Let's take an example to illustrate this process. Suppose we want to convert the fractional number -13.375 to single precision floating point representation.

1. Convert -13.375 to binary form: -1101.011
2. Determine the sign bit: 1 (since the number is negative)
3. Determine the exponent: The integer part of the binary number is 1101, which requires 4 bits to represent. Adding the bias of 127 gives an exponent of 131. In excess-127 notation, the exponent is 131 - 127 = 4, which can be represented as 00000100.
4. Normalize the binary number: Shifting the radix point to the right gives 1.101011 x 2^3.
5. Drop the leading 1 bit and store the remaining 23 bits as the mantissa: 10101100000000000000000.
6. Combine the sign bit, exponent, and mantissa to form the single precision floating point number: 1 00000100 10101100000000000000000.

Therefore, the single precision floating point representation of -13.375 is 1 00000100 10101100000000000000000.

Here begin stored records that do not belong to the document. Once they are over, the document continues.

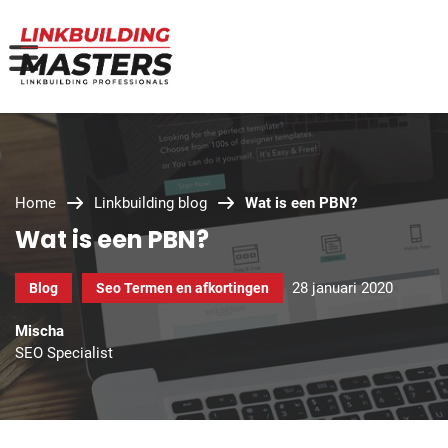
Home
Linkbuilding blog
Wat is een PBN?
Wat is een PBN?
28 januari 2020
Blog
Seo Termen en afkortingen
Mischa
SEO Specialist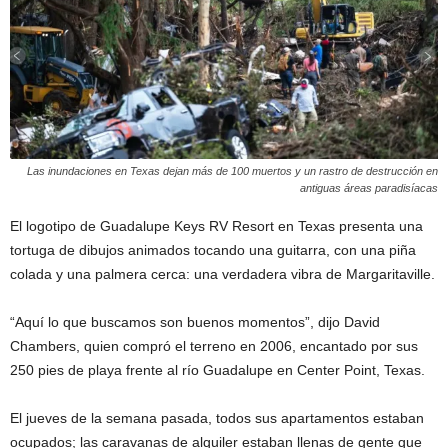
Las inundaciones en Texas dejan más de 100 muertos y un rastro de destrucción en
antiguas áreas paradisíacas
El logotipo de Guadalupe Keys RV Resort en Texas presenta una
tortuga de dibujos animados tocando una guitarra, con una piña
colada y una palmera cerca: una verdadera vibra de Margaritaville.
“Aquí lo que buscamos son buenos momentos”, dijo David
Chambers, quien compró el terreno en 2006, encantado por sus
250 pies de playa frente al río Guadalupe en Center Point, Texas.
El jueves de la semana pasada, todos sus apartamentos estaban
ocupados; las caravanas de alquiler estaban llenas de gente que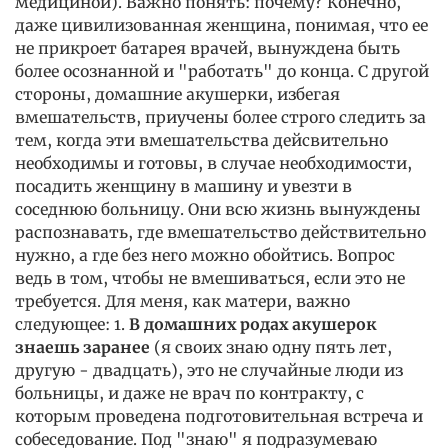
медициной). Важно понять: почему? Конечно,
даже цивилизованная женщина, понимая, что ее
не прикроет батарея врачей, вынуждена быть
более осознанной и "работать" до конца. С другой
стороны, домашние акушерки, избегая
вмешательств, приучены более строго следить за
тем, когда эти вмешательства дейсвительно
необходимы и готовы, в случае необходимости,
посадить женщину в машину и увезти в
соседнюю больницу. Они всю жизнь вынуждены
распознавать, где вмешательство действительно
нужно, а где без него можно обойтись. Вопрос
ведь в том, чтобы не вмешиваться, если это не
требуется. Для меня, как матери, важно
следующее: 1.
В домашних родах акушерок
знаешь заранее
(я своих знаю одну пять лет,
другую - двадцать), это не случайные люди из
больницы, и даже не врач по контракту, с
которым проведена подготовительная встреча и
собеседование. Под "знаю" я подразумеваю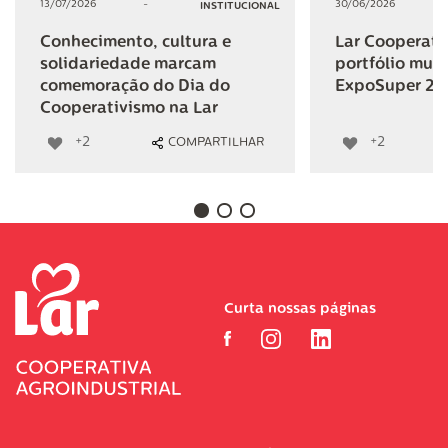
13/07/2026
-
30/06/2026
INSTITUCIONAL
Conhecimento, cultura e
Lar Cooperativ
solidariedade marcam
portfólio mult
comemoração do Dia do
ExpoSuper 20
Cooperativismo na Lar
+2
+2
COMPARTILHAR
Curta nossas páginas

## Double Precision Representation

Double precision is a method of representing floating-point numbers using 64 bits instead of the 32 bits used in single precision. It provides greater precision and range than single precision. In double precision, the 64 bits are divided into three fields: a sign bit, an exponent field, and a mantissa field. The exponent field is 11 bits long and the mantissa field is 52 bits long. The sign bit is 1 bit long and indicates whether the number is positive or negative.

Double precision is commonly used in scientific computing, engineering, and other fields where high precision is required. It allows for much larger numbers and much greater precision than single precision. However, it also requires more memory and processing power, which can make it less efficient in some applications.

Here is an example of a double precision representation of the number 1234.5678:

`1 10000000010 0010011110101110000101000111101011100001010001111010`

In this representation, the sign bit is 0 (positive), the exponent field is 10000000010 (which represents an exponent of 2^2 = 4), and the mantissa field is 0010011110101110000101000111101011100001010001111010 (which represents the fractional part of the number).